In some territory of our collective imagination, there there seems to be an analogous place we might call the Valley of Found Things, strewn the forgotten phone number, the time for an afternoon walk, the photograph of my beaming twenty-something father atop my beaming twenty-something mother’s shoulders in the Black Sea. Finding, too, is a fractal delight — the simple delight of finding a long-treasured something we had lost, or finding something we didn’t know existed, branches from that grand, all-consuming, all-transforming, reality-recalibrating delight we call love.
As with loss, so with love: Here too our our metaphors are woven of spacetime, bespeaking our inability to think and feel beyond it — we speak of “finding love,” as if love were stationed at some distinct location until (and here is another measure of time) we wander by to chance upon, something E.E. Cummings captured in that single perfect line: “love is a place.”

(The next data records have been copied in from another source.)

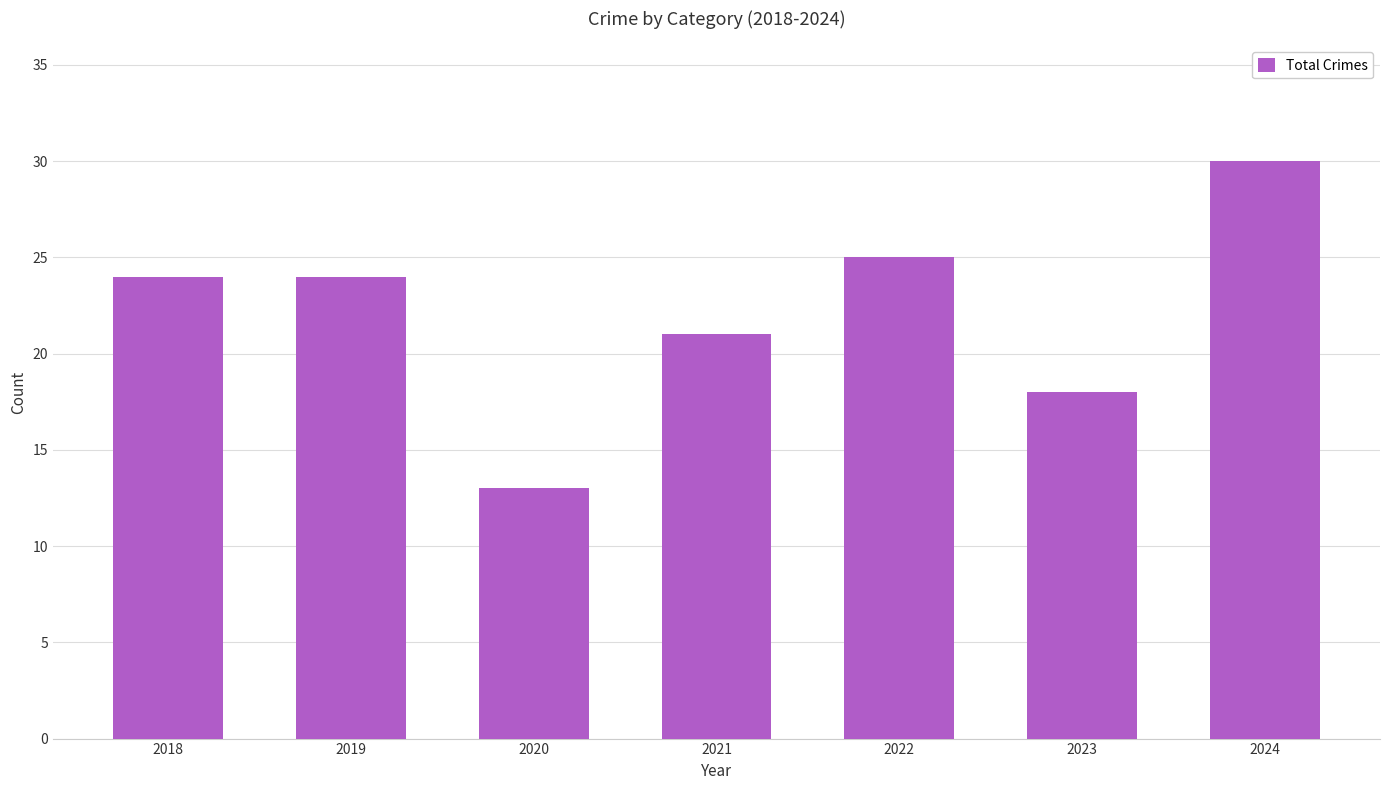

Reading left to right, transcribe all the data shown in this chart.

2018=24	2019=24	2020=13	2021=21	2022=25	2023=18	2024=30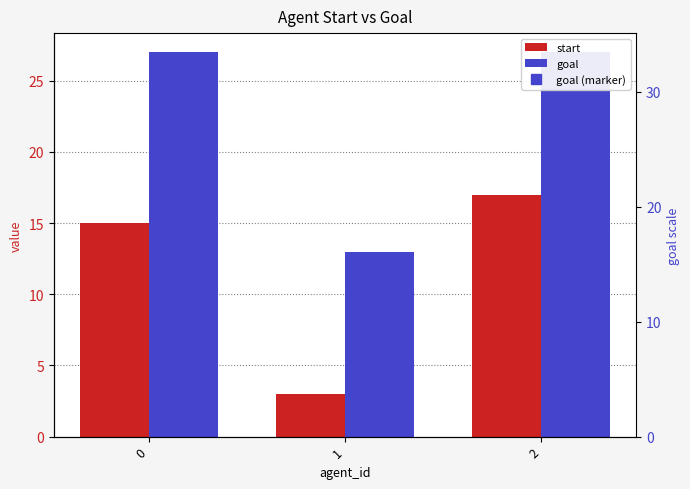

How many groups of bars are there?

3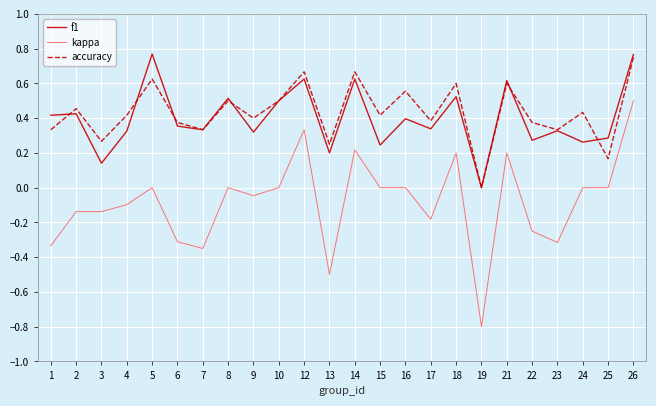

True or false: kappa and f1 intersect in this chart.

False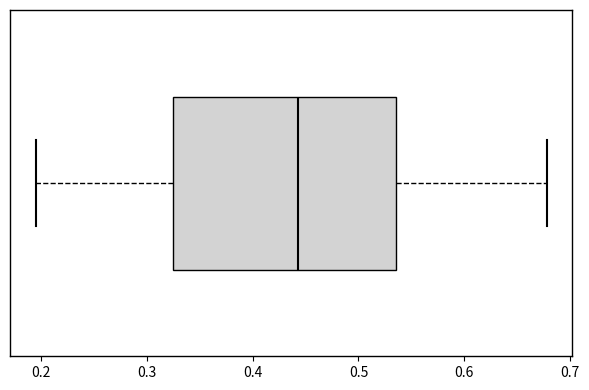

Where does the right whisker of the box end on the x-axis? The values are not printed on the chart, so give them approximately, as read against the axis.

0.68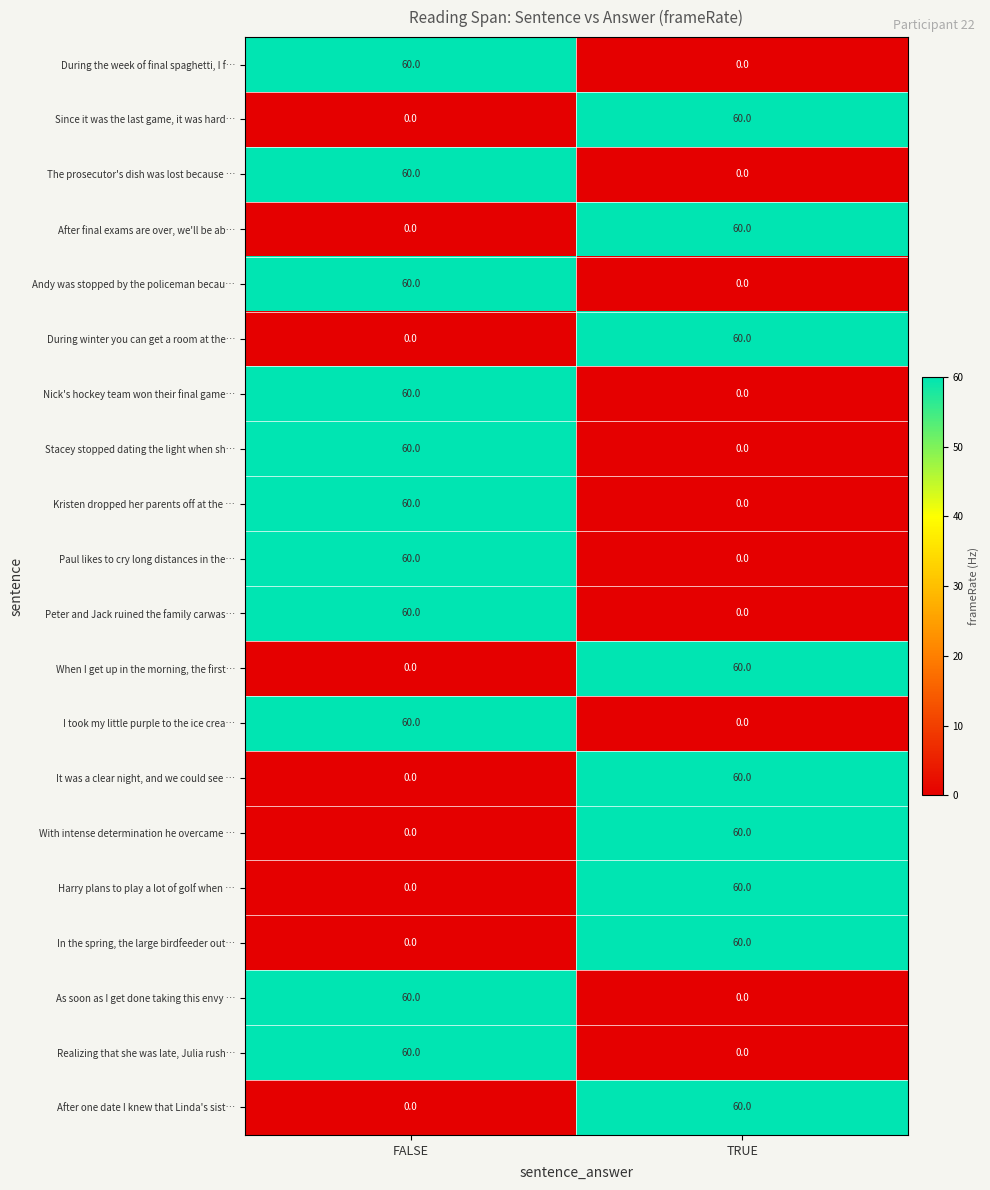

What is the spread (max minus min) of values at TRUE?

60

That place is precisely where Schulz found herself not long after her father’s death. She met (on Main Street in a small town, by a chance-fold of spacetime) and married (with all of their living parents and the bittersweet presence of her father’s absence: “a kind of commonplace memorial, a candle I don’t have to light because it is always bright with him”) the love of her life — a woman she came to love across the abyss of surface differences between them, differences past which she might not have plumbed the depths, had loss not reconfigured her world by shattering the bedrock of familiar reality to make space for the improbable, space for this stranger without whom spacetime came to feel unimaginable.
The second half of Lost & Found is as much a meditation on finding the most precious of human finds — which is never a possession — as it is a love letter to her wife, ending with a beautiful meditation on how these twin experiences illuminate the central truth of life:
We have this, the only thing we have right now. This will never last because it is not permanent. It will not last because nothing can. All of our dreams, plans, jobs, knees, backs, memories, keys to houses, cars, kingdoms, and kingdoms will eventually be lost.
It is not unusual or unexpected in any way. All that is surprising about this place is its being. It is the turtle in the pond, the thought in the mind, the falling star, the stranger on Main Street… To all of this, loss, which seems only to take away, adds its own kind of necessary contribution. It doesn’t matter what happens, whether you lose the object or person that you treasure, the lesson is the same. We need to learn from the loss of someone we love, how fragile they are, what fragility is and why it happened. It is like an external conscience that reminds us to be more efficient with our limited time. This crossing can be brief, but it is worth being present to what you see. Keep an eye on us, but not keep.